'''
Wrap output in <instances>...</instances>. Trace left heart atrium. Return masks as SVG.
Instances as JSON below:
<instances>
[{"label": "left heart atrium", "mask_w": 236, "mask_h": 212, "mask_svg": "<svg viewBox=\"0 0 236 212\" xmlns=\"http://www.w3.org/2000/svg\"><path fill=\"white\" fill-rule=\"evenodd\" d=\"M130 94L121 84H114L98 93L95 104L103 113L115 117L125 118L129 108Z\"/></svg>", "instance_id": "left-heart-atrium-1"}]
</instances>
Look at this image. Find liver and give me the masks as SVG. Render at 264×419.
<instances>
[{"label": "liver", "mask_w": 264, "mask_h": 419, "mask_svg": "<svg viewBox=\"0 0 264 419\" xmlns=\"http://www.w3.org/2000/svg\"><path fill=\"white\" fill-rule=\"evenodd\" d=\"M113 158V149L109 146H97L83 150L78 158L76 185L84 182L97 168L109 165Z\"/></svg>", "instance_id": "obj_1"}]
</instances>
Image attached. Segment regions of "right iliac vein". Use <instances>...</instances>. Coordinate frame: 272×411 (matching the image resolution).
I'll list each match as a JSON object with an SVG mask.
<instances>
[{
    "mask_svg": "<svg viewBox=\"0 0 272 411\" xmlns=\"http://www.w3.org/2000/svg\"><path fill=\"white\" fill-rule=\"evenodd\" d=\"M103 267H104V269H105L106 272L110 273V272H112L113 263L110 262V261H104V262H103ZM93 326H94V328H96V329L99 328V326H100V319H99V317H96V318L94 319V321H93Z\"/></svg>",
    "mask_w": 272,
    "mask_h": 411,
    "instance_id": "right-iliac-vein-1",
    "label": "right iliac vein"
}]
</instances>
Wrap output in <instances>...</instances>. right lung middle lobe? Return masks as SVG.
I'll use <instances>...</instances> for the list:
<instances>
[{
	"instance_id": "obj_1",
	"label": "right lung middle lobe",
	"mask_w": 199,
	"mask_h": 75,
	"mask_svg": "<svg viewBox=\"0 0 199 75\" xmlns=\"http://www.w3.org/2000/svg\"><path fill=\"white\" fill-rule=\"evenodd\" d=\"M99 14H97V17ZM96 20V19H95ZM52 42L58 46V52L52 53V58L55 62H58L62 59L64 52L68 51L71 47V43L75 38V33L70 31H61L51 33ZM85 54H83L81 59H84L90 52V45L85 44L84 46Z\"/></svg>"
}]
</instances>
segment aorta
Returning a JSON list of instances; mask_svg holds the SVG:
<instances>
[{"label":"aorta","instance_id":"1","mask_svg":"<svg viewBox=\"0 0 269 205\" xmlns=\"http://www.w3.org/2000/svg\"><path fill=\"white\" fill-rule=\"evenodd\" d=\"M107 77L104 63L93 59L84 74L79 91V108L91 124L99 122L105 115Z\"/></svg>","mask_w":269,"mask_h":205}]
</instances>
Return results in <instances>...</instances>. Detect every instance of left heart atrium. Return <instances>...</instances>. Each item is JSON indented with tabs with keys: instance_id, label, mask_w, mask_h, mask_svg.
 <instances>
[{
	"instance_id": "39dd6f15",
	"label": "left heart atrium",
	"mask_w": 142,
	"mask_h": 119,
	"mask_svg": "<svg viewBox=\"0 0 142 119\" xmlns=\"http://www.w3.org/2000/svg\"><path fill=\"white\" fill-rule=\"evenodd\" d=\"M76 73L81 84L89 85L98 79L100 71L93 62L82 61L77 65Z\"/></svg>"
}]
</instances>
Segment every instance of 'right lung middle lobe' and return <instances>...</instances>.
'''
■ Task goal ■
List each line above that contains the string "vein", matching case exactly.

■ Reply to the task ■
Image attached. Segment regions of "right iliac vein". Use <instances>...</instances>. Coordinate frame: 272×411 (matching the image resolution).
    "instance_id": "right-iliac-vein-1",
    "label": "right iliac vein"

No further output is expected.